Abstract

The object of this paper is to present 10 major premises serving as a holistic conception for research on multifunctional landscapes (MFLs). Such a theory should become an integral part of the conceptual foundation of transdisciplinary goal-oriented and mission-driven landscape research. Based on a dynamic systems view, emerging from the recent paradigm shifts and insights from findings on complexity and wholeness, MFLs should be conceived as tangible, mixed natural and cultural interacting systems. They are the concrete, self-transcendent and self-organizing Gestalt systems of our total human ecosystem. Ranging from the smallest mappable ecotope to the global ecosphere landscape, they should be studied, upscaled, managed and evaluated with a biperspectivable systems view.

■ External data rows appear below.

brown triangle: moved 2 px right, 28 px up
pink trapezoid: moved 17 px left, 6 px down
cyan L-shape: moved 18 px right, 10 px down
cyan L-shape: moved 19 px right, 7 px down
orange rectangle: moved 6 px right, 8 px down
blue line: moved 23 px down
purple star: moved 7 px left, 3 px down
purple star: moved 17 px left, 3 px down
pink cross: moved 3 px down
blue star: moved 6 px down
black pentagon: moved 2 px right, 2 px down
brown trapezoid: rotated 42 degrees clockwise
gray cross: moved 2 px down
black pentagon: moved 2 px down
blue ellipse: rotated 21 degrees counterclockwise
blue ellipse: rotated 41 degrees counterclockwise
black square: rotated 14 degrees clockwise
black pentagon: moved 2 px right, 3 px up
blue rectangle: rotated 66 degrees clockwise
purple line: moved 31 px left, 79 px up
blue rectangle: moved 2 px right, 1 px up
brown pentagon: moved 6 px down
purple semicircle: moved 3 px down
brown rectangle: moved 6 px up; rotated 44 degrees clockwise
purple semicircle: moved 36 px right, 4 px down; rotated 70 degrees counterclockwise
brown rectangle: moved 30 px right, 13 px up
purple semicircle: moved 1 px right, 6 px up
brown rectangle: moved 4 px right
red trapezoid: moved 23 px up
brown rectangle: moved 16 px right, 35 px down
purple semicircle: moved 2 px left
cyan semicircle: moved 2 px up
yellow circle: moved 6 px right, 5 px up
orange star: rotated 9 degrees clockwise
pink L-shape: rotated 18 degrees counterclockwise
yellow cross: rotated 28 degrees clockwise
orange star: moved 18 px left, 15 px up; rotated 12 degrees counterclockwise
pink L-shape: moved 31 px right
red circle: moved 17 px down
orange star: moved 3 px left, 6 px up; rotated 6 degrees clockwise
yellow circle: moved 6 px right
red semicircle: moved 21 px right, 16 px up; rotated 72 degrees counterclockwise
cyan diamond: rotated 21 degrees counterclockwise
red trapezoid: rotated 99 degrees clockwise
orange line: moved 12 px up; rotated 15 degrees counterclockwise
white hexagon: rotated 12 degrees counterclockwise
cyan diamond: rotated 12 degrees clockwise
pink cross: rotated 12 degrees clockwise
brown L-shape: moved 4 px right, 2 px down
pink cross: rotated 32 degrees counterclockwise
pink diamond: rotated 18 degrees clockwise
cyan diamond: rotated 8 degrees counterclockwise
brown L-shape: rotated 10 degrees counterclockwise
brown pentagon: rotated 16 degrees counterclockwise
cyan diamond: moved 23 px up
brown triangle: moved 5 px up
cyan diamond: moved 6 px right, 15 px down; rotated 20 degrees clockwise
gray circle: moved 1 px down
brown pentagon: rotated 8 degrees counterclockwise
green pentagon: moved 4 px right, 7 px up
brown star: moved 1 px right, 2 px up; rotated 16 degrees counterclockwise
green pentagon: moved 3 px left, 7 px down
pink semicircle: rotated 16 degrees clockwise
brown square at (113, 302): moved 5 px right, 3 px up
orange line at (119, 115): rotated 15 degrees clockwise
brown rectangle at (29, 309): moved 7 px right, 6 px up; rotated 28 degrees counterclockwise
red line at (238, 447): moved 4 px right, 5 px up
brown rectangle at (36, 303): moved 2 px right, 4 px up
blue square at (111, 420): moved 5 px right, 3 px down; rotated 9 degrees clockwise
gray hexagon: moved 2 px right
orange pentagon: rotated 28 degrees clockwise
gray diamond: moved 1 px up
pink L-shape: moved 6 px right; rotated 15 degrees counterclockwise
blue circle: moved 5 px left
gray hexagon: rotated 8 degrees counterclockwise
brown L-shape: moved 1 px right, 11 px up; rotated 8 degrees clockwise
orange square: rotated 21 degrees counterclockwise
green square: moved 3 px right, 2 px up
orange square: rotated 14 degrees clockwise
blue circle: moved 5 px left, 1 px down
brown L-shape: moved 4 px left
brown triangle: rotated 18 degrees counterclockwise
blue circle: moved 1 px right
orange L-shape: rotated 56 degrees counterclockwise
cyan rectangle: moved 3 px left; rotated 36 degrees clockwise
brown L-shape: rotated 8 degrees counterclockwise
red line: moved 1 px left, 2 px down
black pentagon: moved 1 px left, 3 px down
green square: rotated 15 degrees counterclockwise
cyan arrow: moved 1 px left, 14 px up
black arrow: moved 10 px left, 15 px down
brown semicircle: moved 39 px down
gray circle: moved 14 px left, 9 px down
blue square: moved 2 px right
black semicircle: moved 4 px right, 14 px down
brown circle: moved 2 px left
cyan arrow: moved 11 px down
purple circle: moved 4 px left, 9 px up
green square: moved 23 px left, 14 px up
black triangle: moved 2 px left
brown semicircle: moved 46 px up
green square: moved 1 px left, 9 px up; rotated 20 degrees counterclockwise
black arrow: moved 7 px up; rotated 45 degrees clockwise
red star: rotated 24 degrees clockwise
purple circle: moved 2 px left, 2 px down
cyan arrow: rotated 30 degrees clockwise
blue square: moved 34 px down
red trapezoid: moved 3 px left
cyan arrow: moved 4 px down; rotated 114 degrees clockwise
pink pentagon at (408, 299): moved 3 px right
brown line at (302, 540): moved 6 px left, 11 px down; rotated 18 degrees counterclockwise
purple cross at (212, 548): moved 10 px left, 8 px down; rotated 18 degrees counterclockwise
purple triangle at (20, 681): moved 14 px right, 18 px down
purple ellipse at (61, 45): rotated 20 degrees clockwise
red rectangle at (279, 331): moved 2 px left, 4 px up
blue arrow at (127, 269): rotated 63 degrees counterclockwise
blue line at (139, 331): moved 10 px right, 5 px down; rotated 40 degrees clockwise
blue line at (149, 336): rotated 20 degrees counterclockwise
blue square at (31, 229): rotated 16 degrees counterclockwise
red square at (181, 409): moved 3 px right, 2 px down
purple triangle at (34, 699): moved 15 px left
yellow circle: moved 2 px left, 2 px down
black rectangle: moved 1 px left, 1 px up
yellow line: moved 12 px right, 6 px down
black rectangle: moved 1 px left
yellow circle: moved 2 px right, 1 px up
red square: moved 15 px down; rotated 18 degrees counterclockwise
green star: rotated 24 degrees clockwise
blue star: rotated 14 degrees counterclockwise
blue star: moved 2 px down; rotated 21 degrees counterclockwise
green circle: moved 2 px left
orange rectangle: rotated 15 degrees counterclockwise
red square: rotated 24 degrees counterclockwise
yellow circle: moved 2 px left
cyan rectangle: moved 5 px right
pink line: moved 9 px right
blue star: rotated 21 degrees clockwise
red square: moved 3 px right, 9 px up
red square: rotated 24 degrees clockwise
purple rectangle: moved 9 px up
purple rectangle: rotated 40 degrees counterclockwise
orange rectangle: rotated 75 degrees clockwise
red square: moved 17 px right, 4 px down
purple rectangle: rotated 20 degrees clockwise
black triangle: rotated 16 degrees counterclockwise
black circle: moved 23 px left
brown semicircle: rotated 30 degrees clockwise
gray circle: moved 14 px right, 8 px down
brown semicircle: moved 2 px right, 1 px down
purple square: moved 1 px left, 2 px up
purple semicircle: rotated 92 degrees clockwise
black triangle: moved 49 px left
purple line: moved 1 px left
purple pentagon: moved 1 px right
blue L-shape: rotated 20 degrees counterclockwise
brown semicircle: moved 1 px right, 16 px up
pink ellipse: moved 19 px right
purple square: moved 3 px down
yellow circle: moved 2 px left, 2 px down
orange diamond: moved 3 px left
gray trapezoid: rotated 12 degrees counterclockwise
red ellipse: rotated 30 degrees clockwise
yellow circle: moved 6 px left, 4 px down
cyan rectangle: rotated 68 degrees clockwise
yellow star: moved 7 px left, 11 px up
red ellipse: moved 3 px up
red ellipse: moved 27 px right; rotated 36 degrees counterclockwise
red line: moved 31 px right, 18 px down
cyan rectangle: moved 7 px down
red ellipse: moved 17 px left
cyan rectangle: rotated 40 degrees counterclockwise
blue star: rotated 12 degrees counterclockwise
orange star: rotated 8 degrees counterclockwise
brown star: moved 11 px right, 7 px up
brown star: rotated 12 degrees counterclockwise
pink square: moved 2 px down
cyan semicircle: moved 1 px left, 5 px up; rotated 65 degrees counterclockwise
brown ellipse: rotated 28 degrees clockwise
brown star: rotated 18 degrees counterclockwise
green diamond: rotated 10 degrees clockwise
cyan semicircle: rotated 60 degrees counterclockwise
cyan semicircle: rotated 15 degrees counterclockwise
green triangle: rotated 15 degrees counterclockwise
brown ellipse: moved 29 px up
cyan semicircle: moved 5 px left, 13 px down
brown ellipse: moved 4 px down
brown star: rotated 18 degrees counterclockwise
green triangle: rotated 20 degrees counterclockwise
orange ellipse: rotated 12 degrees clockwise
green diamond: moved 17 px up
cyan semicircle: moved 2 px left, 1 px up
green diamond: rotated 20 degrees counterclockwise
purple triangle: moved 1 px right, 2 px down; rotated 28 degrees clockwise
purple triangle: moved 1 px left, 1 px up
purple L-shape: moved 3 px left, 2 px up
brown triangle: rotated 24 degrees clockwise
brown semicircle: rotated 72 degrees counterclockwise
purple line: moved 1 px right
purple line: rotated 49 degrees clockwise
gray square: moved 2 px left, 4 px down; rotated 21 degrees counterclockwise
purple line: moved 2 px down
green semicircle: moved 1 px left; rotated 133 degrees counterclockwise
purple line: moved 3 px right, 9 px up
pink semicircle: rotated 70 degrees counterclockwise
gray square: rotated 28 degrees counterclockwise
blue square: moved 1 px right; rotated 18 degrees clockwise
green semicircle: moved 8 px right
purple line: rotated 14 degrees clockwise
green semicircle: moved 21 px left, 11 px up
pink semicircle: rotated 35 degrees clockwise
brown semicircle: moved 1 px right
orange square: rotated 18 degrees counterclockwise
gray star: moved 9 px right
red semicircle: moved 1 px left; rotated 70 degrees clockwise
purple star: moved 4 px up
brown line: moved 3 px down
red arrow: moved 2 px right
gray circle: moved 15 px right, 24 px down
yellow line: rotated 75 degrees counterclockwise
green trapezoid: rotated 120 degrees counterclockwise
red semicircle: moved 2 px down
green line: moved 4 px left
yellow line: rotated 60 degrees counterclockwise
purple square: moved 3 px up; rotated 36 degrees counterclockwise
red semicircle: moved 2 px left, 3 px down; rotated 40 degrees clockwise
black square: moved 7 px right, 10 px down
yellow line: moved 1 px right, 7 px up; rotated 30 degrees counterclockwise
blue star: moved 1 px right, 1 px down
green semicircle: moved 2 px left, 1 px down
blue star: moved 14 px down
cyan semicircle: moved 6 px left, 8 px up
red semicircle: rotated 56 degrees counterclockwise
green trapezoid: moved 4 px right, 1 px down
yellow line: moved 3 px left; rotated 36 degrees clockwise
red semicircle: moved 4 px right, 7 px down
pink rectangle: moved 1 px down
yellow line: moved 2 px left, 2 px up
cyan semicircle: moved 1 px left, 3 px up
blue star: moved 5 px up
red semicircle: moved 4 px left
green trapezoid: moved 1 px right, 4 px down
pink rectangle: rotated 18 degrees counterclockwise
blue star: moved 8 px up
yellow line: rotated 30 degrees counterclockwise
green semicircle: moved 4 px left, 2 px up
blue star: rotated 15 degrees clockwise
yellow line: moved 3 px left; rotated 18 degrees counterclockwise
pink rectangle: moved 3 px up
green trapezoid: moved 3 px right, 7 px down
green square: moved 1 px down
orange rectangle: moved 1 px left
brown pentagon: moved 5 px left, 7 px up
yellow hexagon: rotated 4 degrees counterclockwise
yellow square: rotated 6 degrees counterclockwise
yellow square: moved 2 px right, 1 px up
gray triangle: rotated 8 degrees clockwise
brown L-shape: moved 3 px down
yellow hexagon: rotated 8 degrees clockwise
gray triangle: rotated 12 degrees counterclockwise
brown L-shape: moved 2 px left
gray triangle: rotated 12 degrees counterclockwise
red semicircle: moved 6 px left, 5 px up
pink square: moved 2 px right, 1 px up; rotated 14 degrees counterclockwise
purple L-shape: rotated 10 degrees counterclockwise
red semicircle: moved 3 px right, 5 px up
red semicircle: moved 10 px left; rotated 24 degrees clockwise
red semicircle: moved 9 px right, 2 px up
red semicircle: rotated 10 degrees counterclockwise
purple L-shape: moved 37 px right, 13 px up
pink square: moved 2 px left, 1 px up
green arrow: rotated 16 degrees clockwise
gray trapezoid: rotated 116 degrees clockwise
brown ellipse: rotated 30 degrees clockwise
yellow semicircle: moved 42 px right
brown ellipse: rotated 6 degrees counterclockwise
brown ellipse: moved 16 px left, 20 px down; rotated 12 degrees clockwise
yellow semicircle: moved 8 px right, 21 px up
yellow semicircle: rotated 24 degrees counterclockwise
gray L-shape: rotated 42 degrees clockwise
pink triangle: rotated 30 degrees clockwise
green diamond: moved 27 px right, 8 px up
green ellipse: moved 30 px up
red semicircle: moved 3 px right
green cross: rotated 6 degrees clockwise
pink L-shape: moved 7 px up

For this purpose MFLs have to be treated simultaneously as products of material, natural biogeophysical systems and as mental, cognitive noospheric systems. This can be achieved with the help of innovative transdisciplinary approaches and research methods, in close cooperation among landscape researchers from natural sciences, social sciences, the humanities and the arts, as well as the professionals involved in all phases of land use decision. By adopting such a transdisciplinary and integrative approach towards the landscape as a whole, landscape ecologists could take part in such joint studies and projects, not only as narrow specialists in their own field of expertise as ecologists or geographers. They could help bridge the gaps between all biological and human ecological aspects, related to land use. Thereby they could play a useful role in ensuring the future of healthy, attractive and stable MFLs as part of the creation of post-industrial symbiotic relations between human society and nature.